─── Working data ───
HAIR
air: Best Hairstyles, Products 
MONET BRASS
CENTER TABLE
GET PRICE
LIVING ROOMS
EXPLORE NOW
───
- **Job item**: Lay out every line of the entries above as a Markdown table with two columns, "Row" for the row number and "Line" for the line itself, leaving out any blank lines.

- **Result for this task**:
| Row | Line |
|---|---|
| 1 | HAIR |
| 2 | air: Best Hairstyles, Products  |
| 3 | MONET BRASS |
| 4 | CENTER TABLE |
| 5 | GET PRICE |
| 6 | LIVING ROOMS |
| 7 | EXPLORE NOW |